The object in his hand is a PFM-1 “butterfly” blast mine, which has one purpose: to maim, not to kill. Left over from the Soviet-Afghan conflict, these mines are ubiquitous throughout Afghanistan, with an estimated 10 million of them still out there.
Jasper Baur, a sophomore at Binghamton University, is part of a team developing a means to detect these mines using sensors mounted on drones.
Butterfly mines are Russian-made plastic explosives that trigger once 25 pounds of cumulative pressure has been applied.
“It doesn’t even really kill people, it’ll just blow off limbs,” Baur says. “And children play with them because they look like toys. It’s really bad.”
These mines have stuck around for so long because they cannot be found with a metal detector, and there’s no other means of locating them safely.
The team hopes thermal imaging can change that.

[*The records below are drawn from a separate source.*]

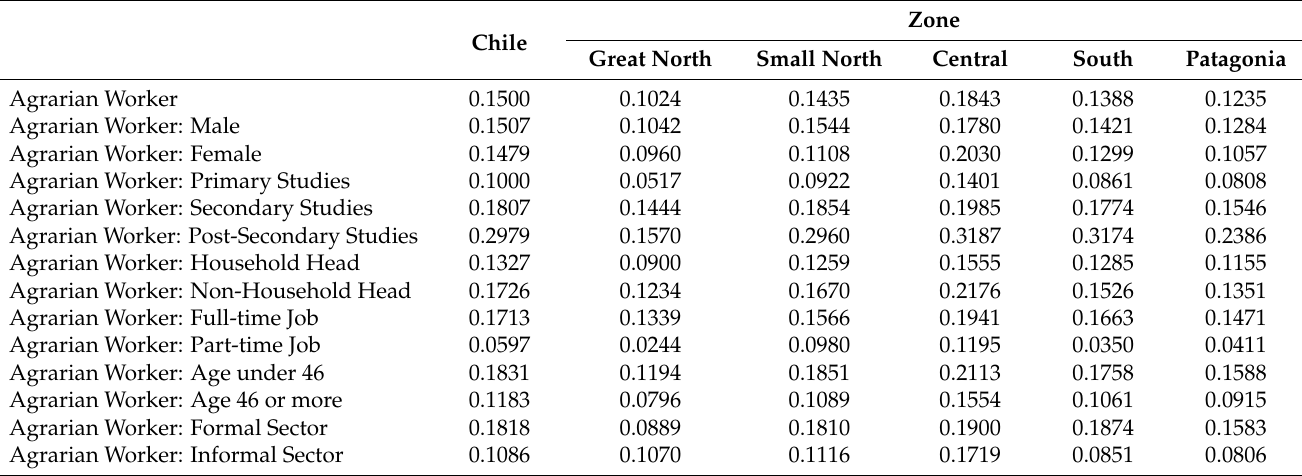
Table 5. Average probabilities of agrarian workers to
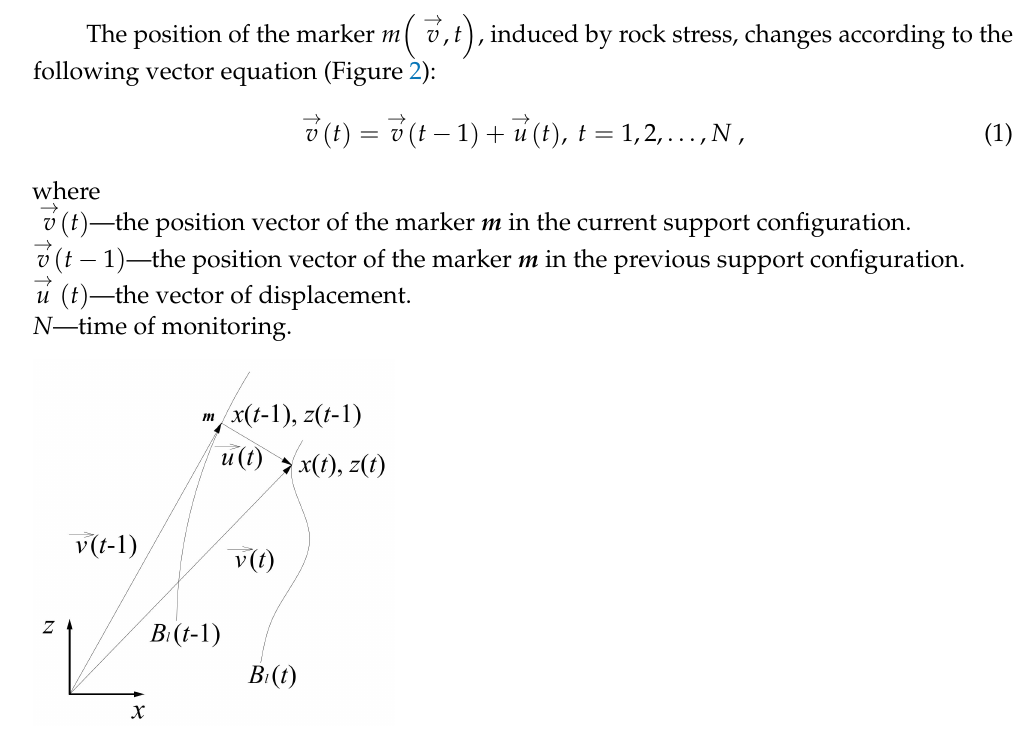
Figure 1. Transformation of real two-dimensional support to an artificial one-dimensional support.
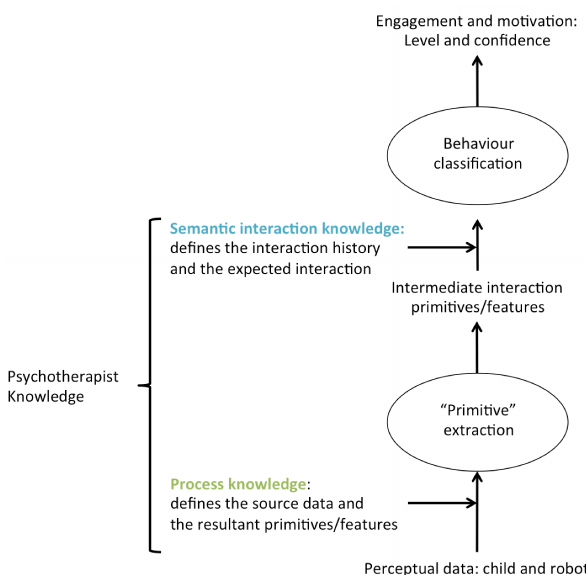
Figure 9: Child behaviour analysis flow.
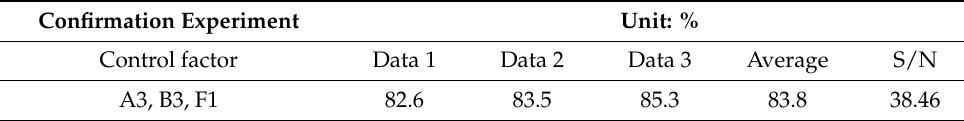
Table 18. The confirmation experiment far-infrared emissivity.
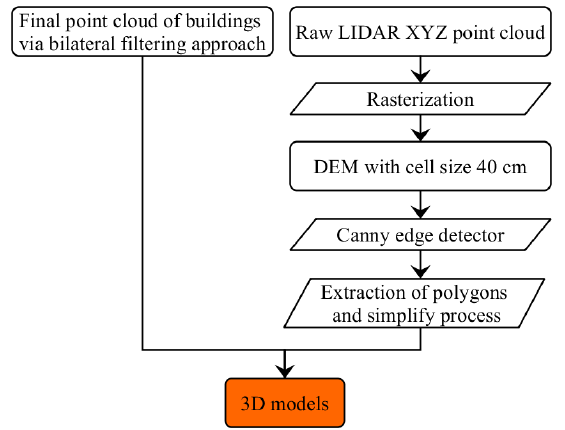
Figure 8. Workflow of the creation of the 3D models in terms of LoD 1.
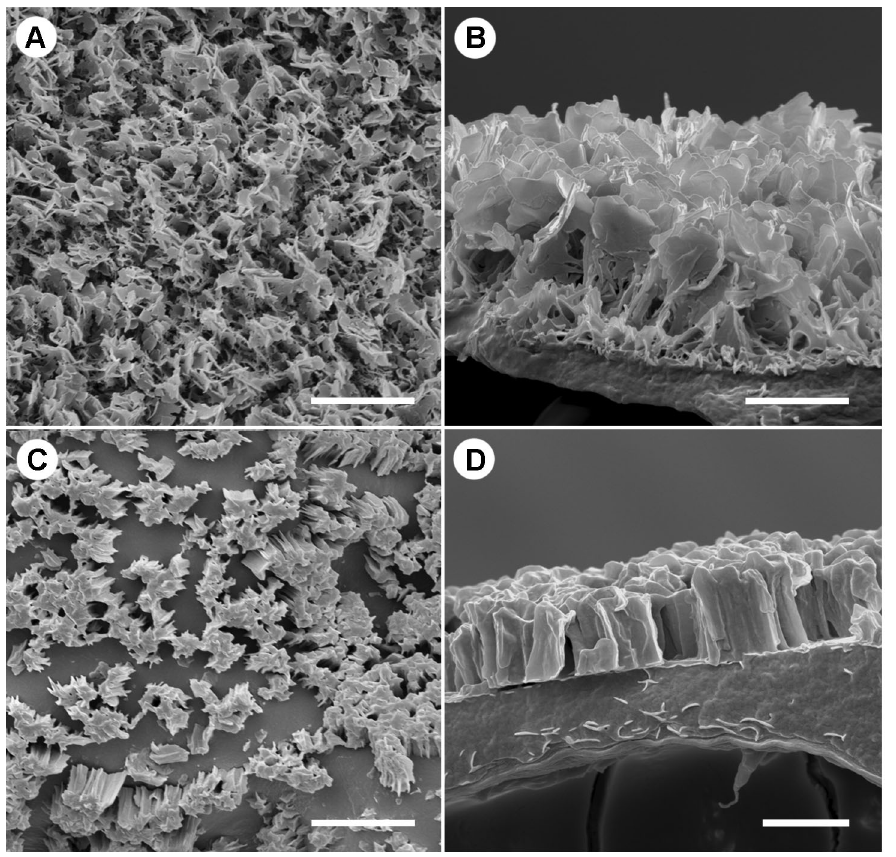
Figure 4. Microscopic structure of the wax crystal surfaces. (A–B) Microstructure of the crystalline wax layer on the inner pitcher wall. (A) Top view, showing a dense network of thin, upright wax platelets (scale bar: 5 m m). The freeze-fracture side view (B) reveals the internal organisation of the surface (scale bar: 2 m m). (C–D) Microstructure of the lower lid surface. (C) Top view: the wax crystals form solid, pillar-like structures, unevenly distributed across the surface and surrounded by smooth cuticle (scale bar: 5 m m). (D) Side view of the wax pillars (scale bar: 2 m m).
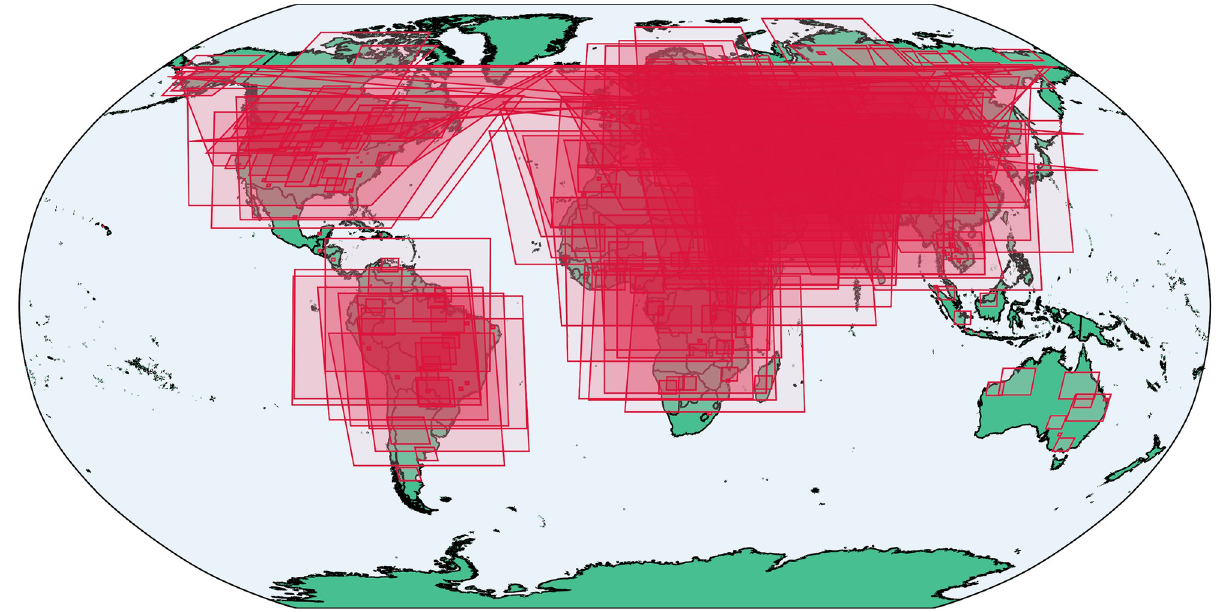
Fig 5. Bounding boxes of the simulated map scenes. The geodata used to render country outlines is from © Natural Earth data and is in the public domain.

At sunrise, the mines heat up faster than the environment surrounding them, and they take longer to cool after sundown. A mine can be detected by looking for heat differences during these times.
The researchers mounted a thermal imaging camera onto a quadcopter drone to see if they could detect the mines safely and accurately. The drone takes thermal pictures every few seconds while flying that are later analyzed by a computer.
The team first tested the device in a controlled environment by hovering it over mine replicas in different sandbox environments, with successful results. This fall, researchers finished their first pilot study in a state park near Binghamton, scattering replicas throughout the park and flying the drone over to detect them.
The team is processing the data from that study, and the device is nearly finished. The researchers’ task now is to work out the kinks in detecting the mines, focusing on how easily they can be detected and how many “false alarms” (things that look like mines that are not) come up.
Eventually, they hope to develop software that allows a computer to use the mines’ temperature values and scan through photos to detect them. Baur presented this research in November at the American Geophysical Union meeting in New Orleans.
Baur, a geology major and a fine arts minor, started this research in fall 2016, when he joined the Geospatial Remote Sensing stream of the Freshman Research Immersion program.
“Jasper is an ultra-high-achieving student,” says Timothy De Smet, research educator. “What makes him stand out is how much he actually cares.”
Baur, who plans to go to graduate school for geology or geophysics somewhere in California, says he became interested in geology as a kid.
“I had a big rock collection, I always liked collecting them,” he says. “Studying the land is very applicable to me. I was outside the other day, and noticed ‘Oh wow, this surface process is happening, and I know why.’”
Baur also has a passion for art, especially acrylic painting. He is vice president of the Binghamton University Fine Arts Society, a club that meets weekly for drawing sessions and monthly for gallery viewings in Binghamton.
“I really enjoy creating art in a social setting,” he says. “I’ll have my first gallery showing this December.”